A Palestinian teenager has died of his wounds after the Israeli military shot him in the head at a rally in Gaza on Friday, further increasing the death toll as families mourned their lost ones at funerals in the enclave.
Azzam Oweida, 15, was shot during a rally in southern Gaza, the enclave’s health ministry confirmed. Hundreds gathered at his family home in the southern town of Khan Younis to attend his funeral and pay their respects.
Mourners carried his body, wrapped in a Palestinian flag, to a nearby mosque for prayers before burial. "My son is a martyr and I am very proud of him," said his father, Helal Oweida.
Mr Oweida is the fourth Palestinian to die as a result of Israeli shootings across the Gaza border on Friday as Palestinians engaged in the fifth round of weekly rallies in the build-up to the Nakba Day, the commemoration of the day the Palestinians believe to be their day of “catastrophe”.
His death came after Zeid Ra’ad Al Hussein, the United Nations high commissioner for human rights, had called for restraint from Israel.
Mr Oweida is the fifth child to be killed by Israel since the end of March. Three of them have been killed by a bullet to the head or neck.
A total of 42 Palestinians have been killed and more than 1,500 wounded in the rallies that began with what was known locally as the Great March of Return on March 30. Those protests call for the right of return for refugees to what is now Israeli territory after the country’s creation in 1948.
Israel’s military said that thousands had engaged in “riots” at the shared Israel-Gaza border on Friday and had used “riot dispersal means”. It also said it stopped an attempted infiltration into Israeli territory by Palestinian protesters. But rights groups and international organisations have condemned what they say is indiscriminate fire at unarmed protesters.
Some of the protesters have burnt tyres, while others have thrown rocks and flown kits dangling objects to target the Israeli forces stationed on the border. Israel has suffered no casualties in the five rounds of protest.
Israel accuses Hamas, the Palestinian militant group that oversees the enclave, of instigating the protests and says militants are using civilians as human shields. It holds the group responsible for any violent action that emanates from the coastal strip.
Both the European Union and the United Nations Secretary-General have called for an investigation into the killings. The UN envoy for the conflict warned on Thursday that Gaza could explode at any moment because of rising tensions over the rallies and the shootings.
“Old wounds continue to bleed and deepen as we speak, risking the outbreak of another war,” Nikolay Mladenov, the UN Special Coordinator for the Middle East Peace Process, told the UN Security Council. He called Gaza “a powder keg” that needs to be stopped from being ignited by changing the security and economic situation in the territory.
“People should not be destined to spend their lives surrounded by borders they are forbidden to cross, or waters they are forbidden to navigate”, he said. “They should not be destined to live under the control of Hamas, which invests in militant activities at the expense of the population”.
Hamas has fought three wars with Israel since 2008. The most recent, a seven-week summer conflict in 2014, resulted in the deaths of more than 2,200 Palestinians, according to UN figures.

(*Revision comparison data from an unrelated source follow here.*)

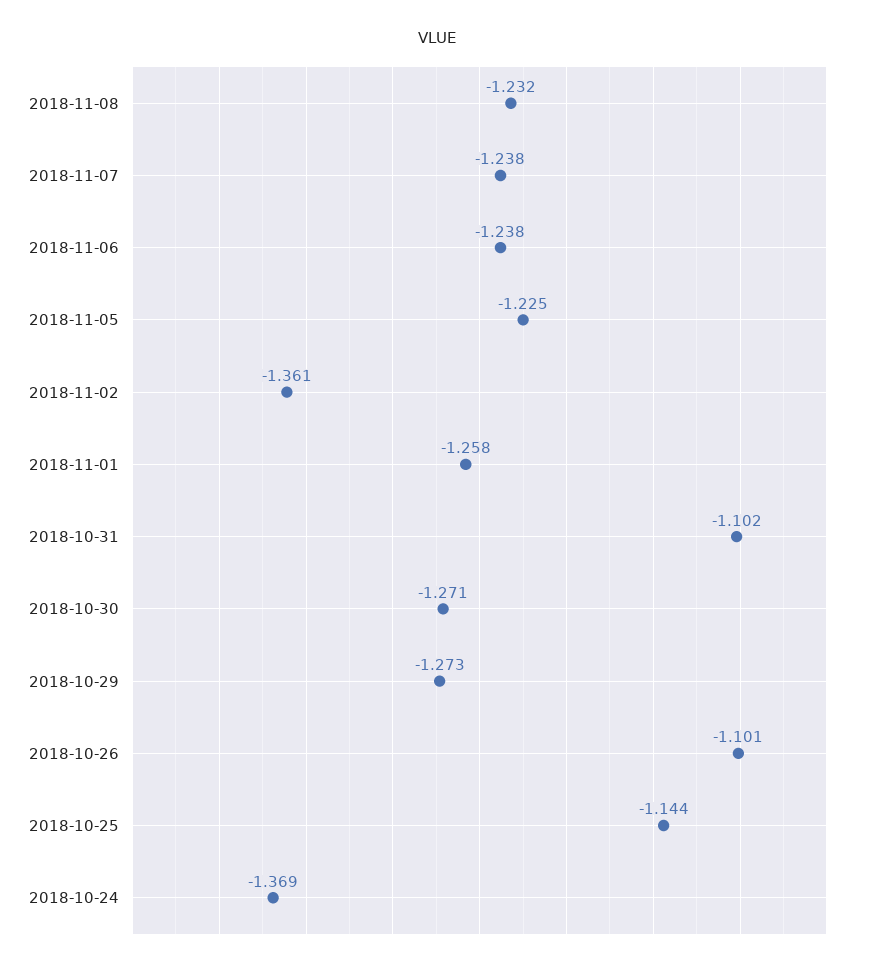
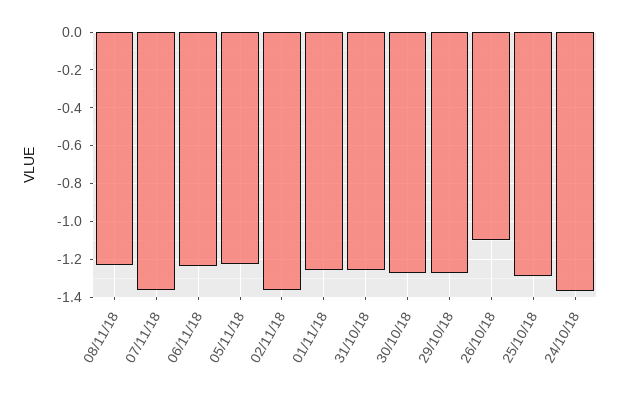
  {
    "2018-11-08": -1.232,
-   "2018-11-07": -1.238,
+   "2018-11-07": -1.35,
    "2018-11-06": -1.238,
    "2018-11-05": -1.225,
    "2018-11-02": -1.361,
    "2018-11-01": -1.258,
-   "2018-10-31": -1.102,
+   "2018-10-31": -1.25,
    "2018-10-30": -1.271,
    "2018-10-29": -1.273,
    "2018-10-26": -1.101,
-   "2018-10-25": -1.144,
+   "2018-10-25": -1.3,
    "2018-10-24": -1.369
  }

More than two million Palestinians live in the narrow coastal territory. Israel withdrew its troops and settlers from Gaza in 2005 but it maintains restrictive control of its land and sea borders. Egypt also restricts movement in and out of Gaza on its border.
Egypt opened the Rafah border crossing in Gaza on Saturday for three days to allow medical patients in and out.

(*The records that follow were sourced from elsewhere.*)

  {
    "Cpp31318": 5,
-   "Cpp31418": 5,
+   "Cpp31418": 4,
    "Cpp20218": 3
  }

The Palestinians are seeking an independent, sovereign state that includes Gaza and the West Bank, with East Jerusalem as its capital. But their prospects appear more distant than ever.

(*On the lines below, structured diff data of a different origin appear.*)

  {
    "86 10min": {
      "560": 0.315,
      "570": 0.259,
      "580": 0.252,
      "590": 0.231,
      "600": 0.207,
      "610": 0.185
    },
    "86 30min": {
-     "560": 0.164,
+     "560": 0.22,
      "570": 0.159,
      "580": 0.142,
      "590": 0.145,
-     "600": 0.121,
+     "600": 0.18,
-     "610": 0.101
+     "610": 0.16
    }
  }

US President Donald Trump has angered the Palestinians and its friends in the Arab world by announcing that he will relocate the US embassy in Tel Aviv to Jerusalem next month to coincide with the 70th anniversary of Israel’s creation as a state. That move was subsequently labelled a provocation because it falls on the same date as Nakba Day.
"They deliberately chose a tragic day in Palestinian history, the Nakba, as an act of gratuitous cruelty adding insult to injury," tweeted a livid senior Palestinian official, Hanan Ashrawi, at the time.
As Trump appears to be become more aligned with Israel’s positions in the eyes of the Palestinians as every day of his administration passes, they may now need the international community more than ever.